An LLM task may need prompt selection, quality check, and user training. A RAG task needs documents, knowledge base quality assessment, source upload, answer validation, access setup, and support ownership. An ML task needs data, metrics, training, validation, integration, and monitoring.

Therefore an initiative must be connected to the product not only by meaning, but also by delivery logic.


Key statuses of an AI initiative

Every initiative needs a clear status.

StatusMeaning
New ideaRequest received but not yet analyzed
In evaluationProblem, value, feasibility, and product route are being clarified
In deliveryImplementation is in progress through the selected AI product
Awaiting impactSolution is used, but impact is not yet confirmed
CompletedImpact confirmed or final result recorded
RejectedInitiative is not viable, not possible, or not prioritized
In operationsSolution is handed over to stable use and support

Statuses are not for reporting bureaucracy. They show where an initiative is stuck, who owns the next step, which initiatives need decisions, where data/resources/approvals are missing, and which initiatives already deliver impact.

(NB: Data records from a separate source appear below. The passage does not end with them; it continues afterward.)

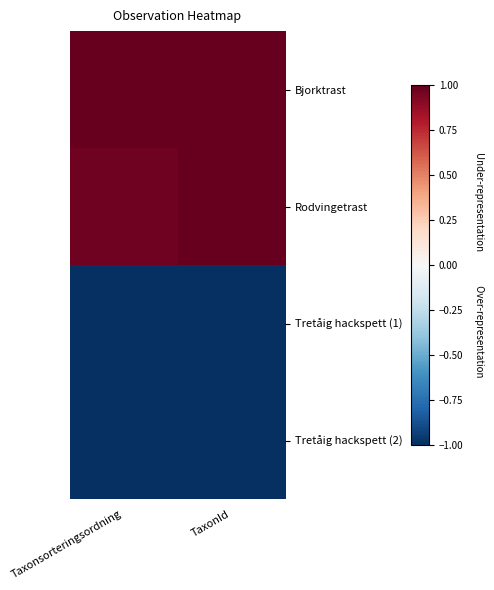

At how many categories does at least one series exceed 0?

2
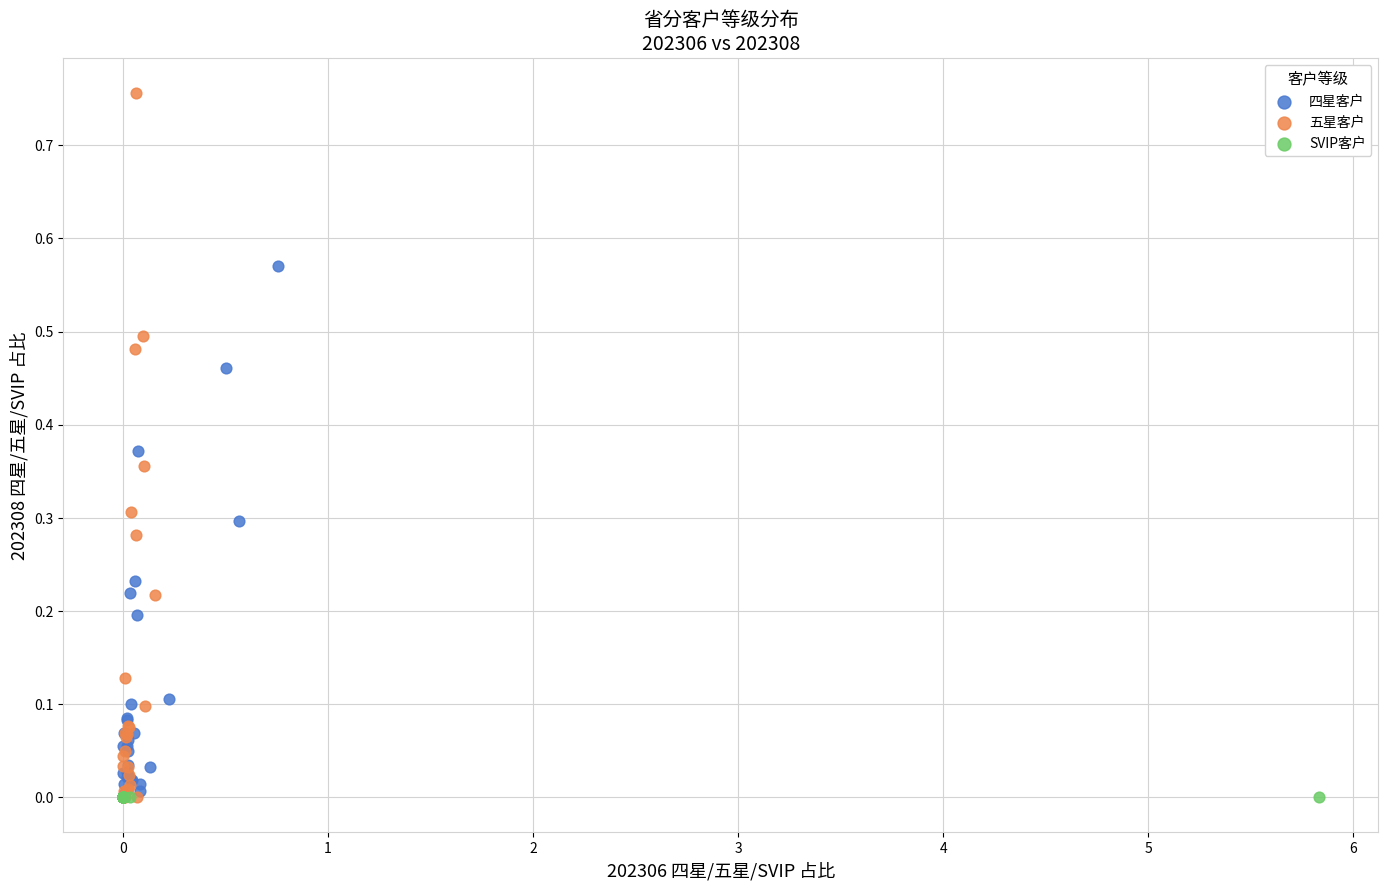

Which series contains the highest Y value?

五星客户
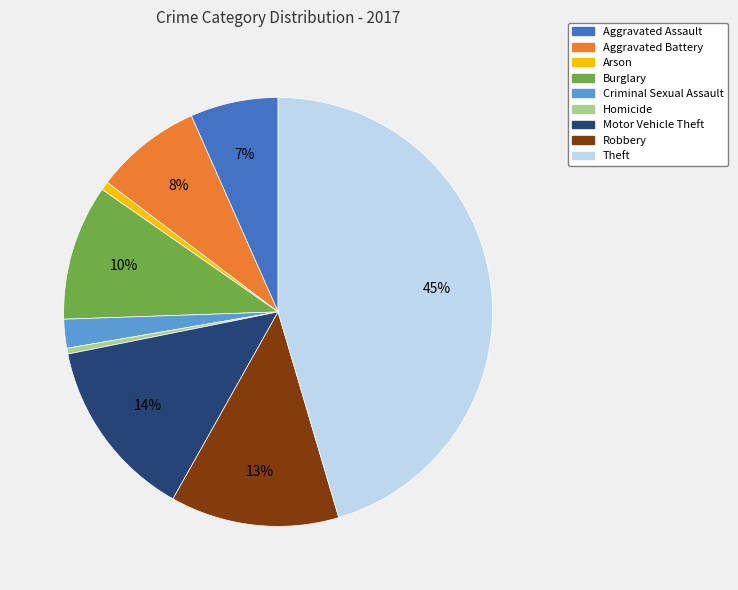

Does Arson represent more than half of the total?

No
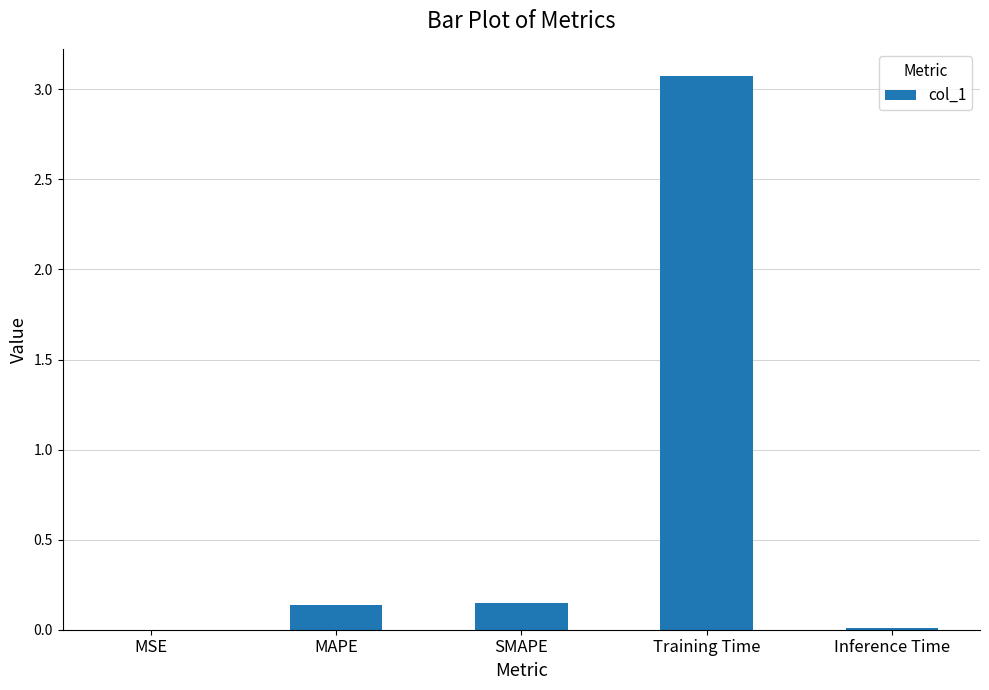

What is the greatest value displayed?

3.1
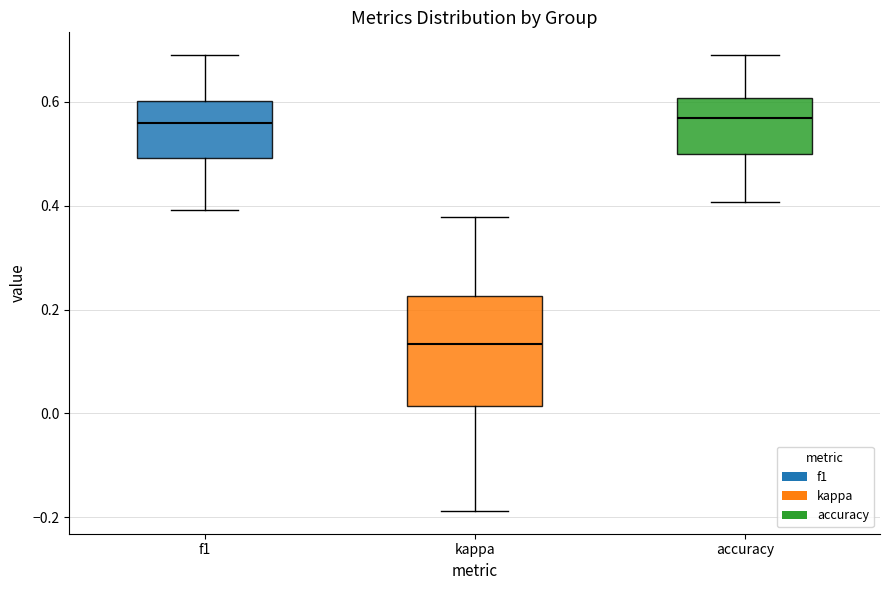

Which box is the tallest, from its lower edge to its upper edge?

kappa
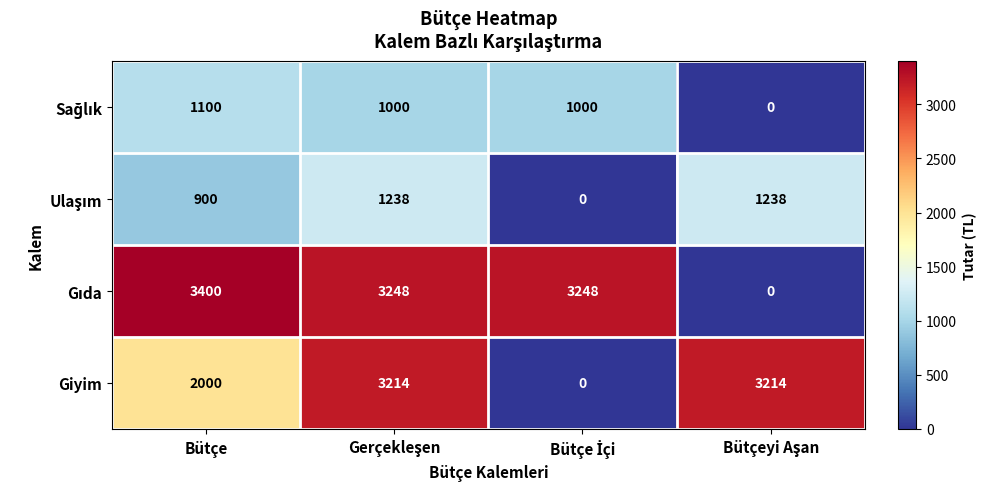

Count the Giyim values in the range 2000 to 3214.

3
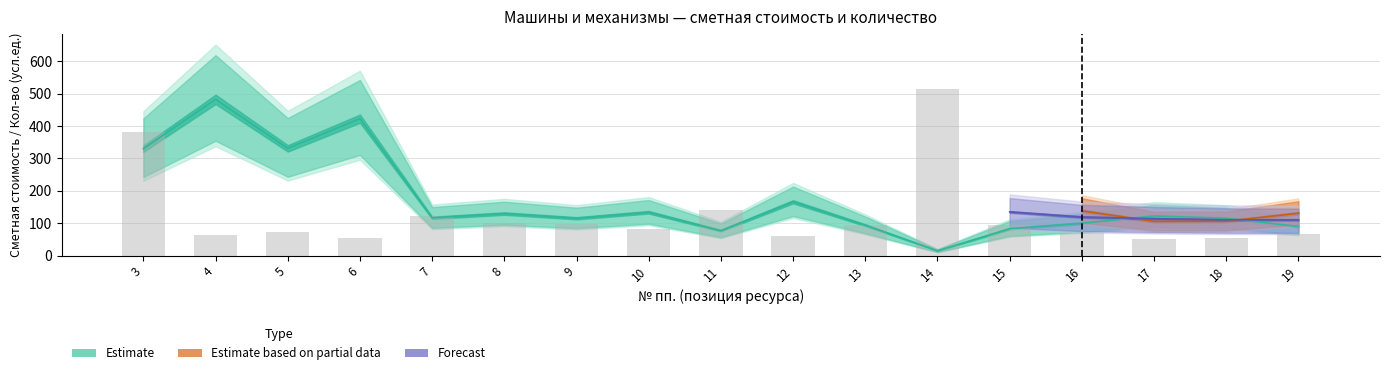

Is the value of quantity at 10 greater than the value of unit_price at 19?

No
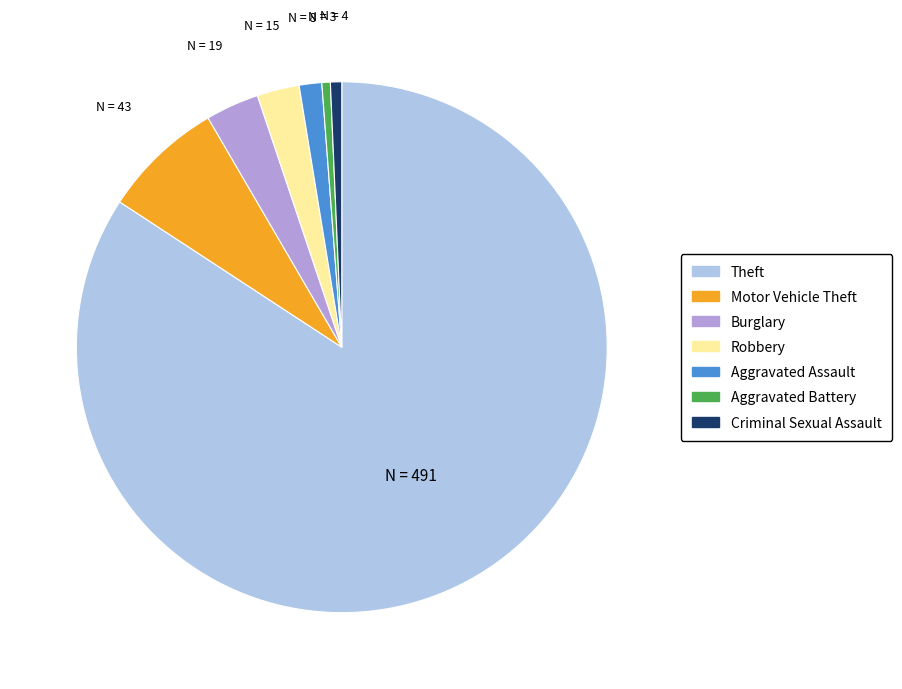

Count the number of slices in the pie.

7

Criteria of a good AI initiative

A good AI initiative answers several questions:

QuestionWhat should be clear
Why?What business problem or opportunity exists
For whom?Who the user and sponsor are
Through what?Which AI product potentially fits
On what?What data, documents, or systems are needed
How will we validate?How quality and impact will be assessed
Who leads?Who manages the initiative
What is next?What next step and gate decision are needed

If these questions cannot be answered even preliminarily, the initiative is not ready for delivery.


Core idea

An AI initiative is not "an idea to use AI" and not "a small AI project".

It is a managed business need that moves through a single loop from idea to impact.

It connects business problem, expected value, AI products, delivery track, accountable participants, artifacts, stage gates, and result confirmation.

That is how the company stops managing AI as random experiments and starts managing it as a portfolio of business change.